Thursday, January 15, 2009

iTunes: DRM-Free (Soon)

This was noted last week, but I'm surprised it didn't get more attention:
Apple previously sold single songs for 99 cents, most with copy-protection software. Apple has worked out arrangements with the record labels to drop the copy protection. By the end of the first quarter, Apple said its entire 10 million-song iTunes catalog will have no copy protection. That will allow people to use music they purchase in homemade videos, for instance, or move songs easily to another music player.

In April, all song prices will change to one of three tiers: 69 cents, 99 cents or $1.29. Analyst Gartenberg expects back-catalog songs to be priced at 69 cents, with most new ones going up to $1.29. "I think 99-cent songs will pretty much start to disappear," he says.

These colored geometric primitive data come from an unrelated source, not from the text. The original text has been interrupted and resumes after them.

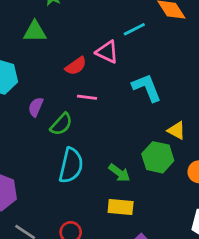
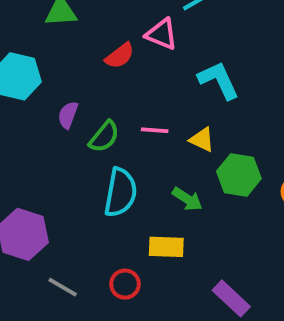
pink line: (87, 97) -> (155, 130), moved
yellow triangle: (176, 130) -> (202, 140), moved
yellow rectangle: (121, 207) -> (166, 247), moved

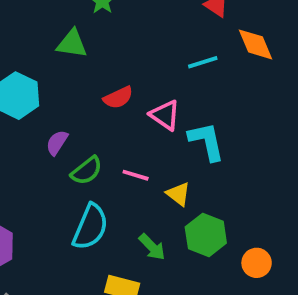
pink triangle: (162, 34) -> (165, 115), moved

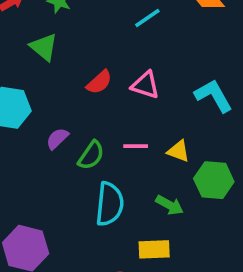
green triangle: (72, 44) -> (44, 47), turned 48
cyan line: (203, 62) -> (147, 18), moved
cyan L-shape: (206, 141) -> (214, 96), moved
purple semicircle: (57, 143) -> (57, 139), turned 30

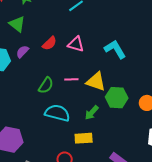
purple semicircle: (57, 139) -> (22, 52), moved
yellow triangle: (178, 151) -> (96, 82), size x1.5
cyan semicircle: (110, 204) -> (57, 113), turned -80
green arrow: (170, 205) -> (92, 113), turned 105

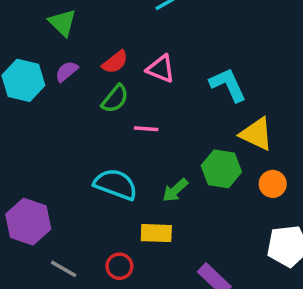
yellow triangle: (96, 82) -> (256, 134), moved
green semicircle: (46, 85) -> (115, 99), moved

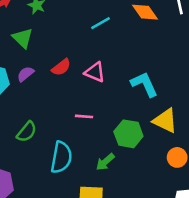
green semicircle: (115, 99) -> (27, 132), moved
green hexagon: (221, 169) -> (128, 134), moved
cyan semicircle: (116, 184) -> (61, 157), turned 80

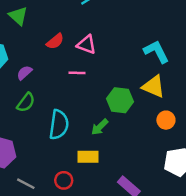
purple semicircle: (25, 74) -> (24, 73), moved
cyan L-shape: (144, 84) -> (156, 52), moved
pink line: (84, 116) -> (77, 73), moved

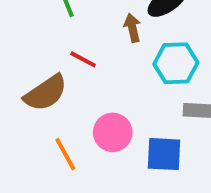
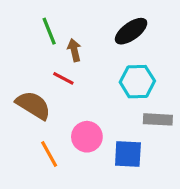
brown arrow: (132, 28) -> (74, 50), moved
brown semicircle: (46, 93) -> (33, 105), turned -114

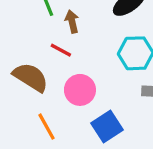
pink circle: (87, 137) -> (80, 90), moved
blue square: (128, 154) -> (107, 127), moved, turned -36

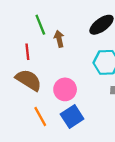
red line: (61, 50) -> (27, 52), moved, turned 56
blue square: (107, 127) -> (72, 116), moved

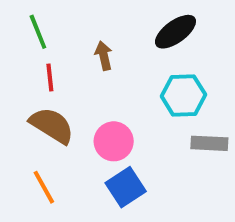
green line: (40, 25) -> (38, 32), moved
orange line: (40, 116) -> (44, 187), moved

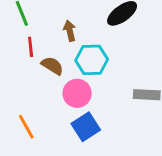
cyan hexagon: (183, 95) -> (92, 60), moved
brown semicircle: (52, 125) -> (52, 66), moved, size x0.7

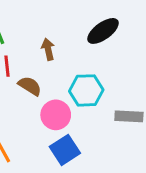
cyan hexagon: (92, 60) -> (86, 90), moved

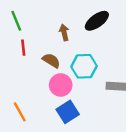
brown arrow: (48, 49) -> (64, 32), moved
brown semicircle: (30, 86) -> (51, 60), moved

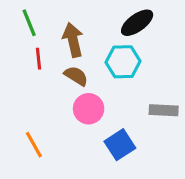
brown arrow: (64, 32) -> (73, 40), moved, size x1.5
cyan hexagon: (84, 66) -> (123, 62), moved
blue square: (68, 112) -> (120, 145), moved

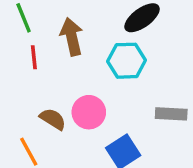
brown semicircle: (76, 76) -> (53, 119), moved

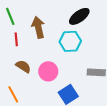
brown semicircle: (53, 119) -> (23, 66), moved

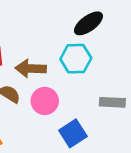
brown arrow: (38, 27) -> (31, 69), moved, turned -75

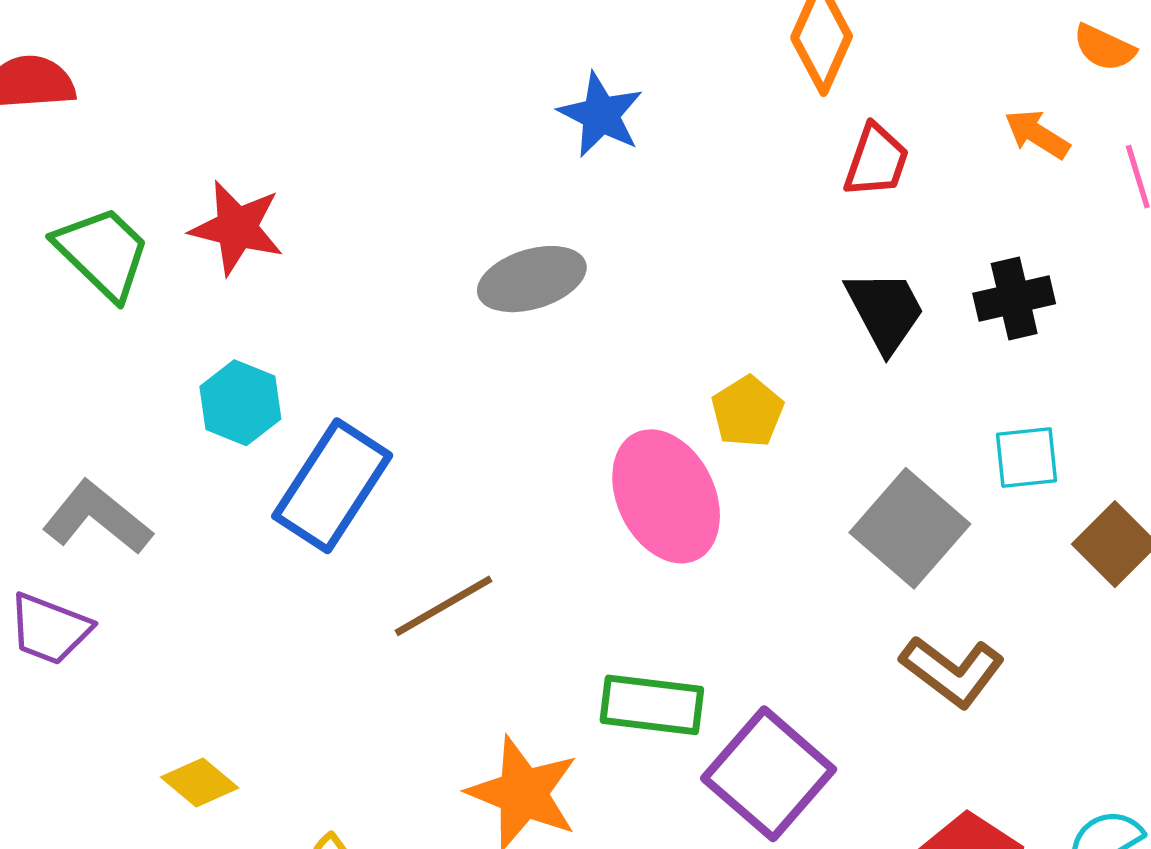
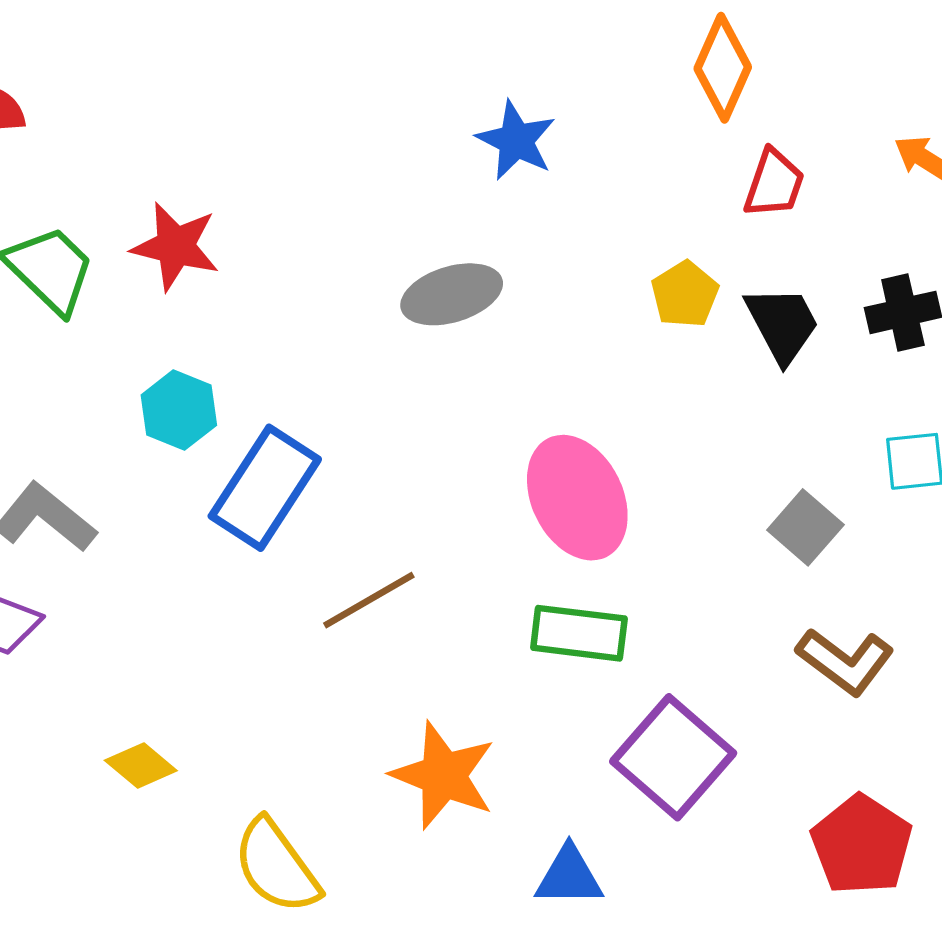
yellow pentagon: (747, 412) -> (685, 294), moved
gray square: (910, 528) -> (805, 527), size x0.7
green rectangle: (652, 705) -> (579, 633), moved

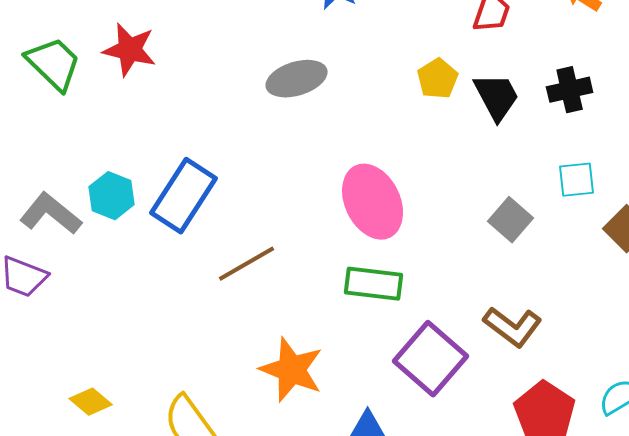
cyan hexagon: (179, 410) -> (112, 196), moved
brown L-shape: (845, 661) -> (513, 327), moved
yellow diamond: (141, 765) -> (91, 402), moved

I know that with Apple, there are often gotchas attached to big announcements that we don't initially understand. Still, this seems like a watershed moment for the recording industry, a white flag of sorts when it comes to copy protection. Or maybe a death rattle.

The question for us, of course, is what kind of effect this could have on the gaming industry. If nothing else, it will subject game publishers to additional scrutiny when it comes to using DRM, which is a good thing. I think it will also pressure publishers to be more candid when it comes to disclosing to consumers what kind of copy protection their products are using.